By noon of that day, Professor Luzzi became a first time father and a widower. 

He was numb, shocked, and his grief was long and hard.  Luzzi's mother, sisters, and brother stepped in to take care of daughter Isabel.  After a brief leave of absence, Luzzi returned to teaching at Bard College.  He and Isabel moved to the home in which Luzzi grew up in Rhode Island.  He commuted to Bard, staying long enough each week to fulfill his teaching responsibilities.

Luzzi offers a deeply personal recounting of his grief.  The structure of the journey is formed by Dante's Commedia. 

Luzzi's engagement and connection with Dante's Commedia and his own journey is masterful.  He shows us how an ancient text can come alive and inform a contemporary life.  Dante himself writes during a time of significant crisis.  He was exiled from his home in Florence, Italy simply because of the changing political tide. He is bereft of his home, friends, and the work he enjoys. While Dante does find suitable employment elsewhere, he can never truly go home.  He has to find "home" somewhere else. 

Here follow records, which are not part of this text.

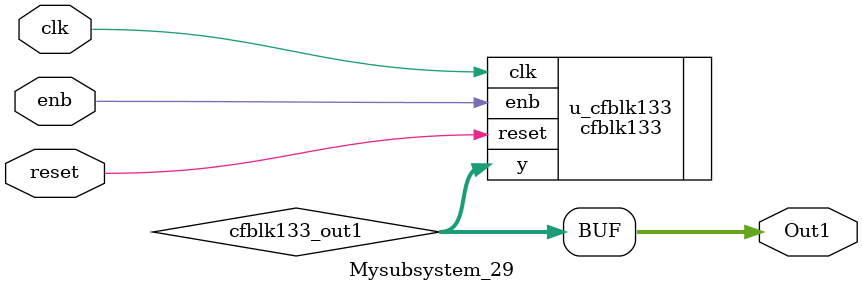
<source format=v>



`timescale 1 ns / 1 ns

module Mysubsystem_29
          (clk,
           reset,
           enb,
           Out1);


  input   clk;
  input   reset;
  input   enb;
  output  [7:0] Out1;  // uint8


  wire [7:0] cfblk133_out1;  // uint8


  cfblk133 u_cfblk133 (.clk(clk),
                       .reset(reset),
                       .enb(enb),
                       .y(cfblk133_out1)  // uint8
                       );

  assign Out1 = cfblk133_out1;

endmodule  // Mysubsystem_29


</source>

Luzzi is also working out where his true home is and what his role  as Parent to Isabel shall be.  He candidly explores his family dynamics, pros and cons, his own ambitions, and why he does not immediately become "Father" in the full sense of the word.  It all has to do with him wandering emotionally and intellectually to find his true home. 

Luzzi knew he was incomplete without Katherine.   And, he wanted to love and be married again.  He briefly recounts several failed relationships. In the final chapter, we are introduced to Helena.  She and Luzzi eventually marry. Between his mother and Helena, he has his Beatrice who leads him out of widowhood.  

Luzzi's story is compelling. While introducing us to Dante, his circumstances, friends, and writings, we are also learning about Luzzi's loss, grief, and the crucial role that friends and family play in his recovery.  Luzzi is a blessed man.  He is surrounded by a loving family, colleagues, and friends who choose to stand by him no matter what.  

The majority of Dante translations in the book are Luzzi's.  At the back of the book, Luzzi offers recommendations of translations as well as other books to further explore Dante.  One of the translations I was surprised to see missing is Anthony Esolen's in the Modern Library Edition. But, alas, not everything can be listed in a book such as this.